Mechanical reasons are also evident for using screw retained restorations when immediately loading implants. Since primary stability is critical to preventing micromotion of the implants, when multiple implants are connected, screw retention allows the most definite and rigid to allow splinting of restorations.

Implant systems which allow only cement retention risk retention of cement which may interfere with healing and integration of implants. Figure 30 illustrates the gap between an implant and the wall of the extraction socket. Figure 31 is an immediately loaded implant which has failed, the reason for failure may not be cement related. However, the cement retention around the abutment is evident.

Figure 30
figure 30

Implants placed at the time of extraction, note the space between the implant body and the socket wall.

Figure 31
figure 31

An implant which has failed and has been removed, note the cement around the abutment which was left.

Impression procedures

As described in another article in the series, screw retained provisional restorations are easily picked up in over impressions allowing transfer of soft tissue contours to the master cast. This facilitates delivery of definitive restorations as exact duplication of soft tissue allows complete seating of definitive restorations without impingement of soft tissues.

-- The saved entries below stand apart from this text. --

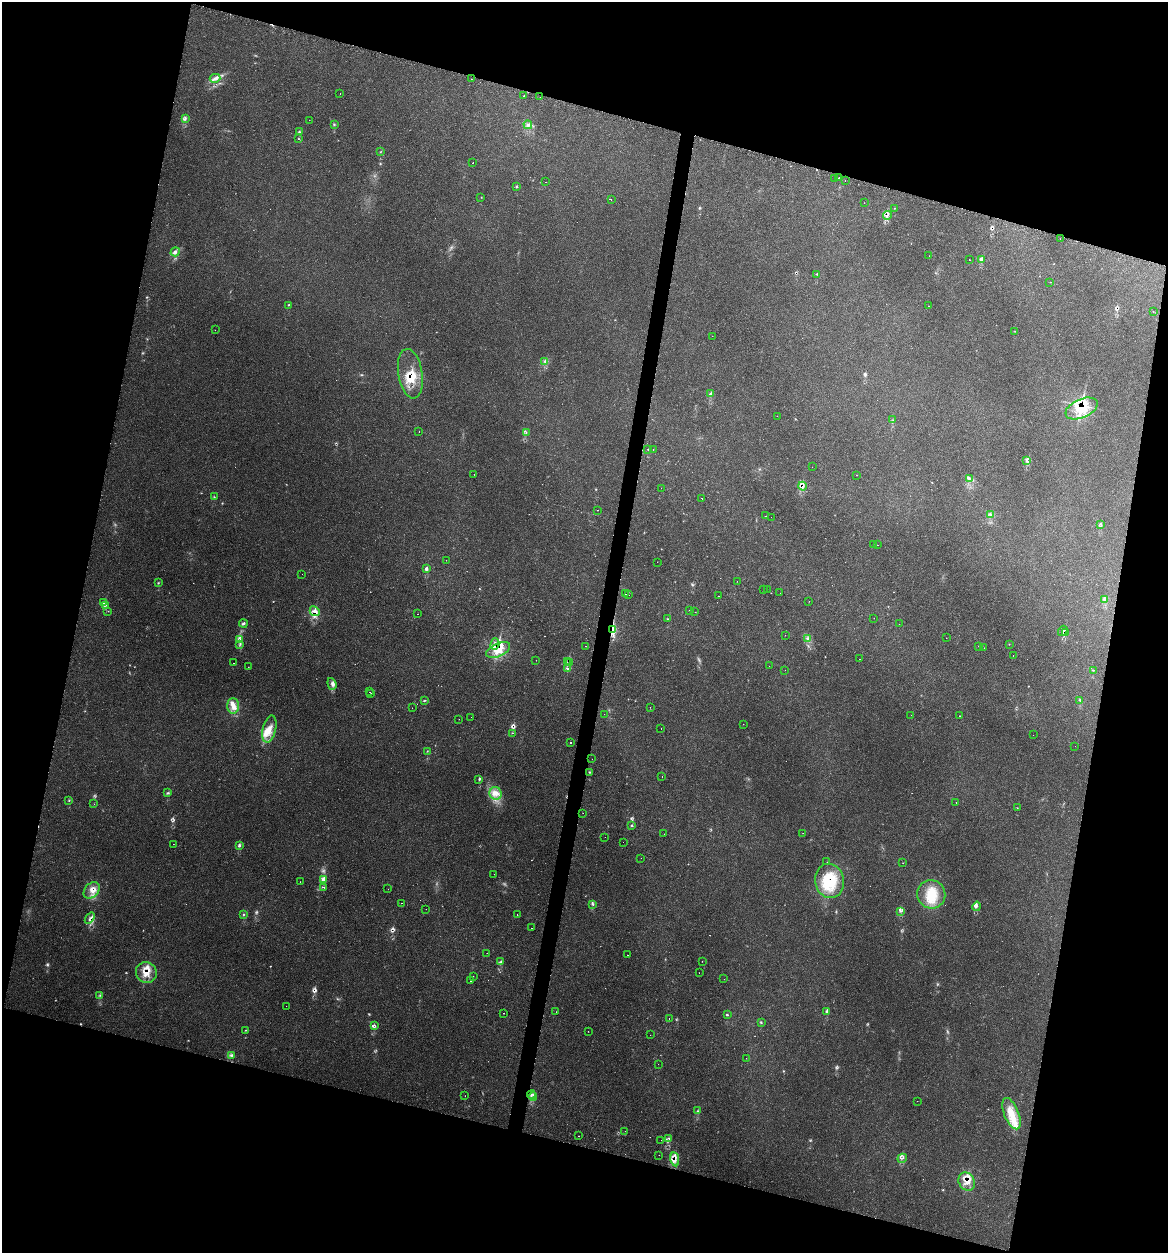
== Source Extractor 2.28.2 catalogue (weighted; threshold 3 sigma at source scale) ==
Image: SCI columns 123-4786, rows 31-5032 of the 5031 x 5032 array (HDU 1 of 3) = the unmasked area's bounding box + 8 px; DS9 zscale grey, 4 x 4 block average (1 PNG px = mean of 4 x 4 image px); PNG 1170 x 1255 px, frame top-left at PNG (2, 2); each listed source drawn as its Kron ellipse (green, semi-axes under 4 px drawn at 4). Shown black and unused: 30% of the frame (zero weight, under 2 of 3 exposures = <1% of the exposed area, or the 3 px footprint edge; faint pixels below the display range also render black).
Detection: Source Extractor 2.28.2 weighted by HDU 2 'WHT'. Background 0.0666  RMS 0.0054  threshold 0.0243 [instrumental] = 3 sigma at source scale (4.5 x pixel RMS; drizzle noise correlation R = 1.50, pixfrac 1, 0.05/0.05 arcsec/px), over >= 5 px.
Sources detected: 298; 9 too faint to see at this stretch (4 x 4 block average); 42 cosmic-ray / hot-pixel residue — neither listed nor drawn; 10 coinciding with a brighter row at this scale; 28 inside a brighter listed object's ellipse — not listed separately; the other 209 listed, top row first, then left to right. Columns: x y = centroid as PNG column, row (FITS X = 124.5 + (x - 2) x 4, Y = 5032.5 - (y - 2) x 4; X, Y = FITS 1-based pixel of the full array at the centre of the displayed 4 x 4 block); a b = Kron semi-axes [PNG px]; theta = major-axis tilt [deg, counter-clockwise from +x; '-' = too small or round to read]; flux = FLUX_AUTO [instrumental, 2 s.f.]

Long term treatment planning

This topic is an extension of retrievability. With the survival of implants in the oral environment, many patients have dentition which succumbs to decay or periodontal disease. If implants have been used to restore missing teeth they can often be used to support pontics if more teeth require extraction. In these situations even the frameworks of the existing implant restorations can be incorporated into the 'new' prostheses. Figure 32 illustrates a patient who had implants supporting a restoration in the mandibular anterior area — after some years the adjacent canine and premolar teeth developed dental caries due to the patient being xerostomic from required medications. The two teeth were unrestorable and were extracted. Figure 33 shows a provisional fixed partial denture supported by existing implants which was delivered to replace the two extracted teeth. The definitive restoration was fabricated using the frameworks of the previous existing restorations and soldering on the pontic areas; porcelain was reapplied to complete the restorations. With screw retained restorations, management of these types of situations are simplified compared to cemented restorations and significant cost savings can be realised with use of existing components and the ability to modify them to accommodate future tooth loss.

Figure 32
figure 32

Recurrent decay around the gingival margins of the mandibular left canine, there is also decay on the mandibular left first premolar.

Figure 33
figure 33

Occlusal post extraction of teeth in Figure 32, note the implant supported restorations anterior and posterior to extractions.

Discussion

Though there is no clear advantage of one type of retention over the other, for the reasons described in this article it is the authors' preference to use screw retention as the primary mode when restoring implants.30 There are situations when cement retention cannot be avoided and that method is used. Another article will discuss design features of the custom abutments used for cement retention.

Figure 34
figure 34

Screw retained provisional restorations replacing the extracted teeth in place.